In America, therapeutic communities for addiction treatment became popular in the 1960s and ’70s. Some, like Synanon, became notorious for cultlike, abusive environments. There are now perhaps 3,000 worldwide, researchers estimate, including one that Mr. Kennedy has also praised — San Patrignano, an Italian program whose centerpiece is a highly regarded bakery, staffed by residents.
“If we do go down the road of large government-funded therapeutic communities, I’d want to see some oversight to ensure they live up to modern standards,” said Dr. Sabet, who is now president of the Foundation for Drug Policy Solutions. “We should get rid of the false dichotomy, too, between these approaches and medications, since we know they can work together for some people.”

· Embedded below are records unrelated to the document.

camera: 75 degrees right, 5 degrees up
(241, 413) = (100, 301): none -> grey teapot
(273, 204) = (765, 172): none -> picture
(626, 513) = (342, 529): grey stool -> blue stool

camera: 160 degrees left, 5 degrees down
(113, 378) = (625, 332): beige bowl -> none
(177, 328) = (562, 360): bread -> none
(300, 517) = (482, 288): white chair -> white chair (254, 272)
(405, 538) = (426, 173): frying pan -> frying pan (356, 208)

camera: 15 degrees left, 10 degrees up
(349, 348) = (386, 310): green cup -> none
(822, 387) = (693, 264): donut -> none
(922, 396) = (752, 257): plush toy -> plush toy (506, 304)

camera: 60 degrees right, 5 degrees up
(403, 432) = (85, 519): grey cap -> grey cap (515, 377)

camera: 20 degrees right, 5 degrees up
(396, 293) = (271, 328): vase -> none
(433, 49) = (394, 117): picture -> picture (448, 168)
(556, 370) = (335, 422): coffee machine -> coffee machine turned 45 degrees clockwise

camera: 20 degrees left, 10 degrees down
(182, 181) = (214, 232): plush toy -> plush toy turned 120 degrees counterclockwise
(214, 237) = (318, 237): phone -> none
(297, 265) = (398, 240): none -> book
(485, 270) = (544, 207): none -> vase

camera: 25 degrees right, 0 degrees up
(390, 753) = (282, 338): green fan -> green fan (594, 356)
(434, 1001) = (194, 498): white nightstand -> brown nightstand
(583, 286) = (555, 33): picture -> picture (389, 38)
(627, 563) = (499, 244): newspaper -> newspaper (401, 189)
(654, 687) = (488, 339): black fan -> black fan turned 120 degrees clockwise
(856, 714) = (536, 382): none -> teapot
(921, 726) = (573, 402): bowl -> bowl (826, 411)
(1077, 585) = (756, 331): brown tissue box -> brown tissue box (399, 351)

Should Mr. Kennedy be confirmed, his authority to establish healing farms would be uncertain. Building federal treatment farms in “depressed rural areas,” as he said in his documentary, presumably on public land, would hit political and legal roadblocks. Fully legalizing and taxing cannabis to pay for the farms would require congressional action.
In the concluding moments of the documentary, Mr. Kennedy invoked Carl Jung, the Swiss psychiatrist whose views on spirituality influenced Alcoholics Anonymous. Dr. Jung, he said, felt that “people who believed in God got better faster and that their recovery was more durable and enduring than people who didn’t.”